La medida no sólo es plausible sino que debe rebasar las paredes de Los Pinos y los gruesos muros de Palacio Nacional para convertirse en una política de salud. Además de que pueda formar parte de la nueva cultura cívica y de seguridad que ha comenzado a promover el gobierno.

¿Por qué? Porque muchas personas —independientemente de su edad, origen socioeconómico o preparación— han desarrollado una dependencia enfermiza hacia la telefonía celular. Los psicólogos ya tienen un nombre para esa adicción. Se llama nomofobia, que según algunos etimólogos proviene del inglés nomo que significa no mobile, es decir, sin móvil.

Médicos y especialistas han comenzado a definir los síntomas de la nomofobia. Cuando una persona ha olvidado el celular o se lo han restringido empieza a sentirse como un ser incompleto, angustiado, desorientado e inseguro.

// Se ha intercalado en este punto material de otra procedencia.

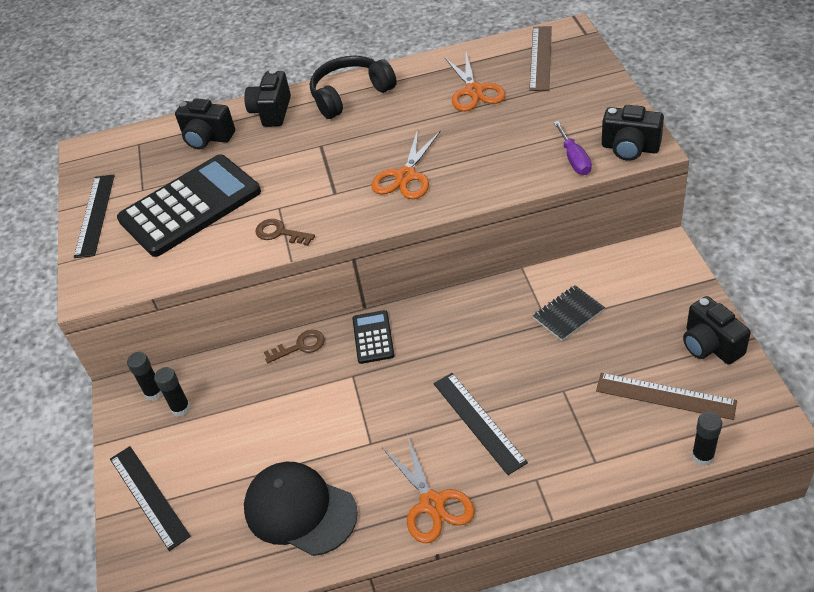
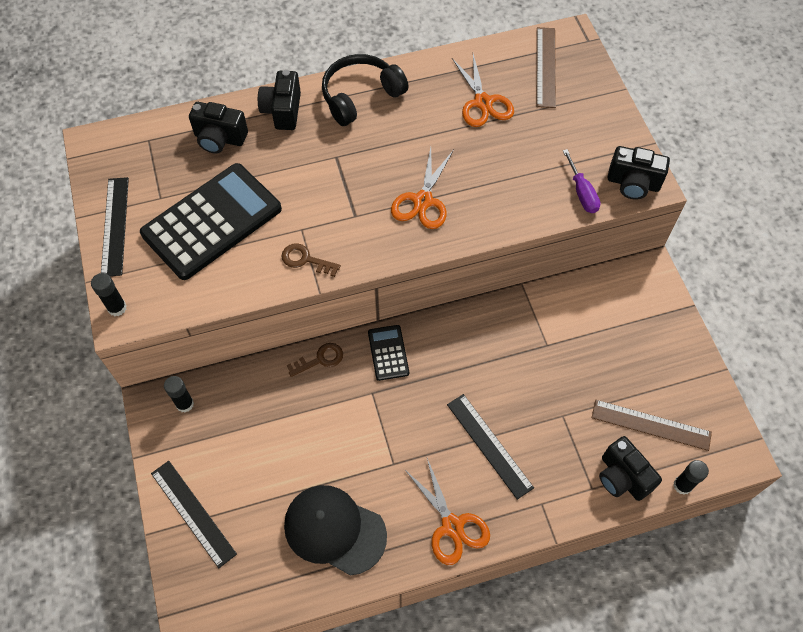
camera: 10 degrees left, 15 degrees up
black glue stick [154,367,191,416] -> black glue stick moved to [91,273,127,316]
black notebook [533,285,605,341] -> none
black camera [683,296,751,365] -> black camera moved to [599,436,662,501]

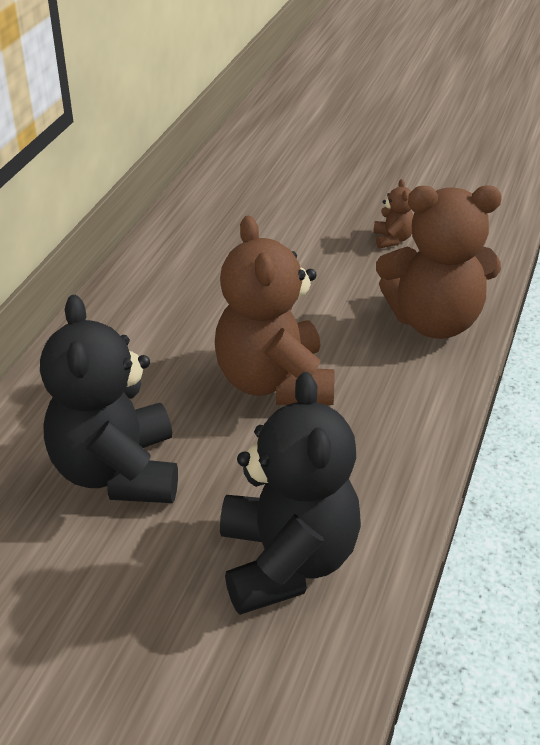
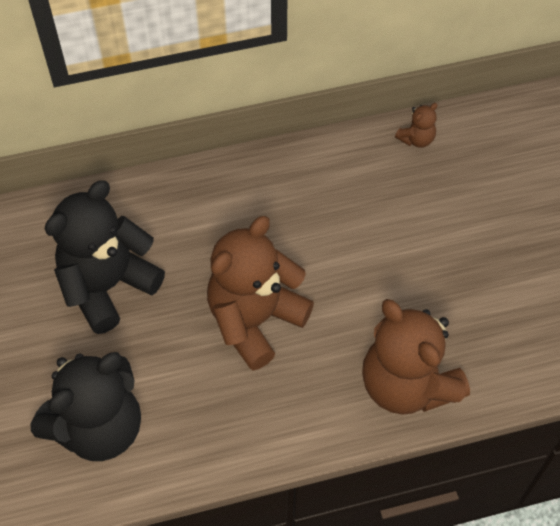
camera: 55 degrees right, 20 degrees up
brown teddy bear [373,179,413,249] -> brown teddy bear moved to [395,103,438,148]

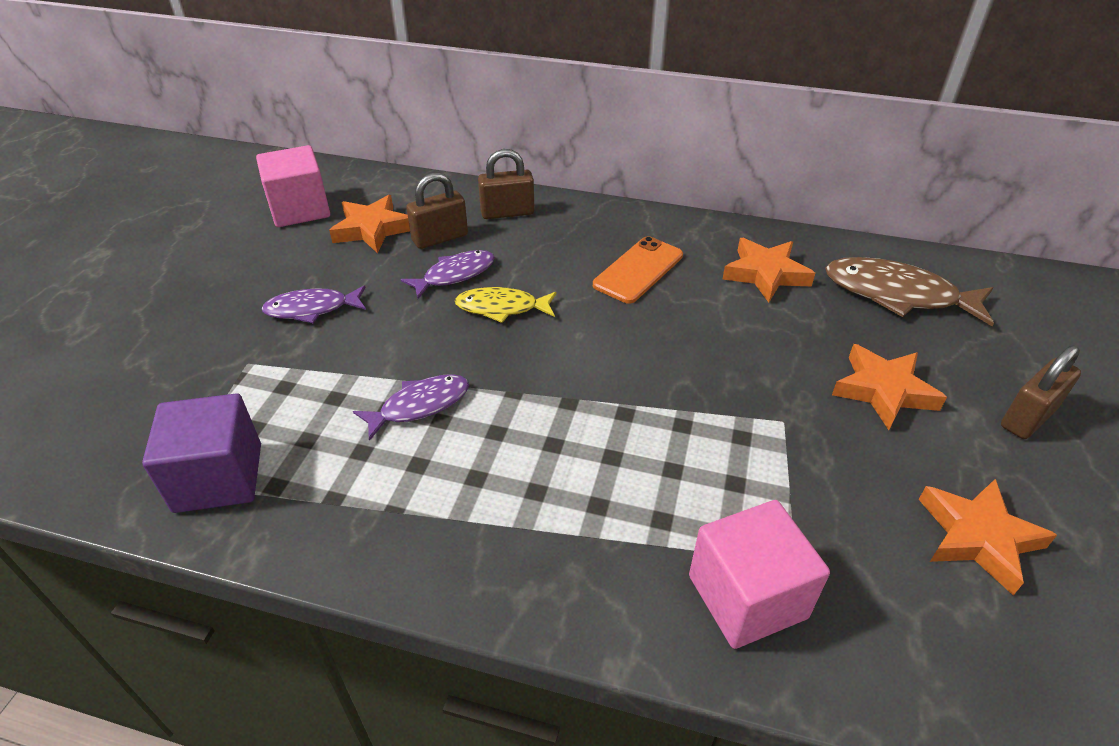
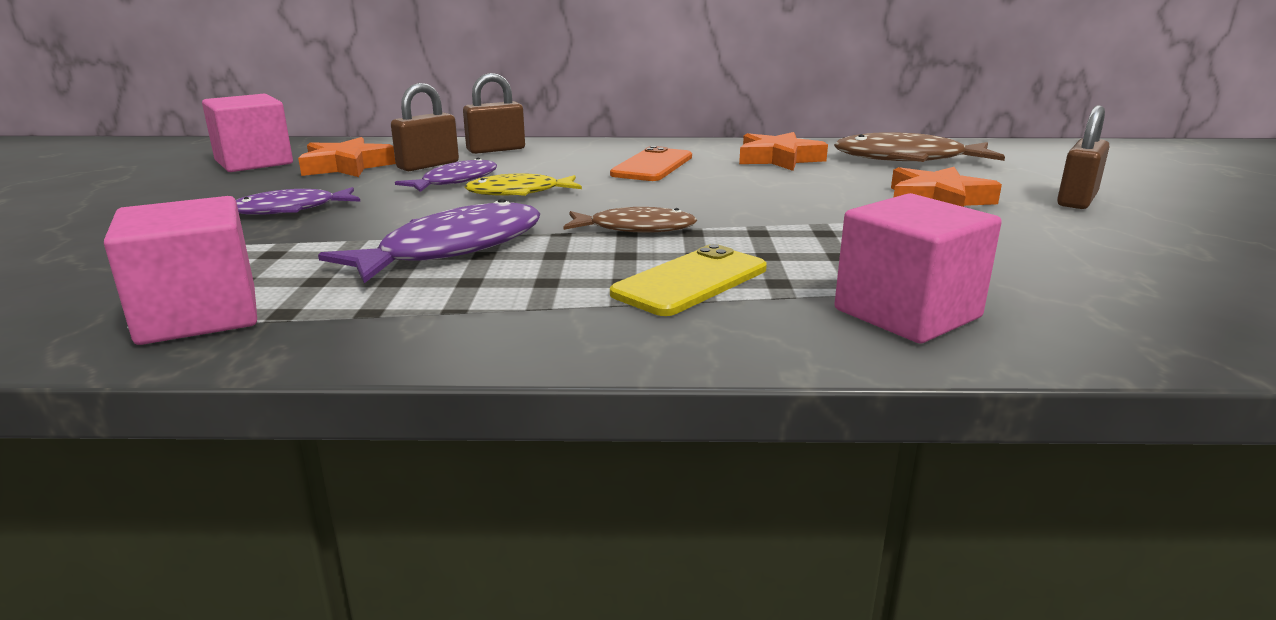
camera: 15 degrees left, 20 degrees down
purple cube [142,393,261,513] -> pink cube [104,196,257,345]
purple fish [353,374,469,441] -> purple fish [318,198,540,283], size x1.61
orange star [918,479,1057,595] -> none
none -> brown fish [564,207,697,233]
none -> yellow phone [610,244,767,316]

Durante el gobierno de Felipe Calderón, era común ver a los secretarios de Estado y gobernadores extasiados con la pantalla de sus móviles, mientras el presidente hablaba en el vacío. Daban la impresión de que llegaban a ocupar el asiento, a pasar lista obligada, a concentrarse, evadirse en el chateo y a desentenderse de las indicaciones que daba su jefe político.

La conducta del funcionario no es más que un reflejo de lo que sucede en la calle. De acuerdo con algunos estudios, varios miles de personas mueren al año en accidentes por enviar SMS —mensajes— a través de sus dispositivos mientras manejan o atraviesan avenidas. Hoy se habla ya de los peatones tecnológicos, de los ciclistas tecnológicos, de los conductores tecnológicos, quienes se han convertido en un verdadero problema de salud pública.

Las leyes de tránsito no sancionan hasta el día de hoy el uso inadecuado de los celulares o de los MP3, reproductores de música que convierten a hombres y mujeres de todas las edades en autistas.

Si estar conectado a un celular es origen de graves accidentes automovilísticos y peatonales, en la función pública es causa del deterioro de la imagen y bajo rendimiento de un político.

No hay peor mensaje a la población que ver a un secretario de Estado atendiendo su tableta, mientras, en un foro abierto a los medios de comunicación, se habla de pobreza o desnutrición.

La acertada disposición tomada en Los Pinos debería traducirse en una legislación y política general de salud destinada a combatir una conducta que, sin duda, se ha convertido en una especie de pandemia que roba la conciencia al individuo y convierte a millones en auténticos zombis.